First off, this chain is irreducible, so either every state is recurrent or every state is transient.
Second, the probability that the chain started at $0$ reaches state $n$ before its next return to $0$ is $\prod_{i=0}^{n-1} (1-p_i)$. Thus the probability that it diverges to infinity before returning to $0$ is $\prod_{i=0}^\infty (1-p_i)$. Thus everything hinges on whether this product is $0$ or not. As usual with infinite products, we tend to study them by looking at their logarithm, so you are looking at whether $\sum_{i=1}^\infty \ln(1-p_i)$ is infinite or not. By a Taylor expansion argument, this is the same as asking whether $\sum_{i=1}^\infty p_i=\infty$ or not. If this sum is infinite, then the chain is not recurrent (because it will eventually fail to return to $0$ with probability 1, since it will get "infinitely many attempts" at a Bernoulli trial). If the sum is finite, then the chain is recurrent.
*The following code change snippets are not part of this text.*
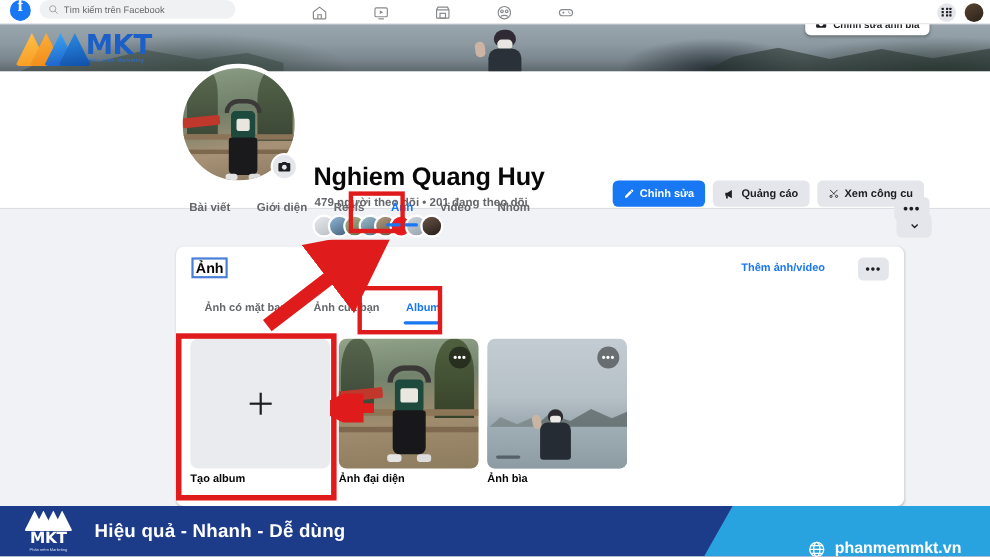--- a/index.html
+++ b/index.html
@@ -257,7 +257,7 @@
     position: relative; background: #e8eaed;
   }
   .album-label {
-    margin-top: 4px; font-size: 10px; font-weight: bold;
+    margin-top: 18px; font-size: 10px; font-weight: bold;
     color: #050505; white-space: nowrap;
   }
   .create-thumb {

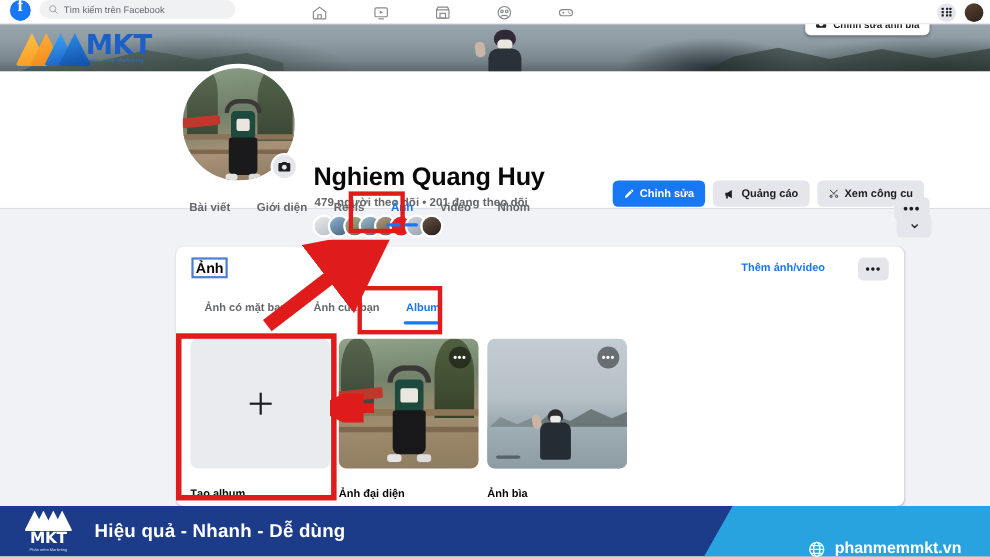--- a/index.html
+++ b/index.html
@@ -618,7 +618,7 @@
           </div>
           <div class="thumb-dots">•••</div>
         </div>
-        <div class="album-label">Ảnh đại diện</div>
+        <div class="album-label">Ảnh đại đáng</div>
       </div>
 
       <div class="album">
In terms of the $p_{i,i}$ and $f_{i,i}$ notation that you are acquainted with, you can calculate $f_{0,0}^{(n)}=p_{n-1} \prod_{j=0}^{n-2} (1-p_j)$, since you return to $0$ from $0$ in exactly $n$ steps if and only if you move to the right exactly $n-1$ times and then jump back to $0$.
To continue in this method, if you introduce $q_j=1-p_j$ then you are now looking at $\sum_{n=1}^N (1-q_{n-1}) \prod_{j=0}^{n-2} q_j=(1-q_0)+(1-q_1)q_0+(1-q_2)q_0 q_1+\dots$ which telescopes, becoming $1-\prod_{j=0}^{N-1} q_j$, so again the question of recurrence comes down to whether $\prod_{j=0}^\infty q_j=0$ or not. It is just that in the previous way of looking at the problem it was easier to compute $1-\sum_{k=1}^n f_{0,0}^{(k)}$ (i.e. the probability that the first return to $0$ doesn't occur in the first $n$ time steps) "by inspection", rather than actually evaluating the terms and summing them. (This is basically the same reason why the CDF of the geometric distribution is simpler than the PMF.)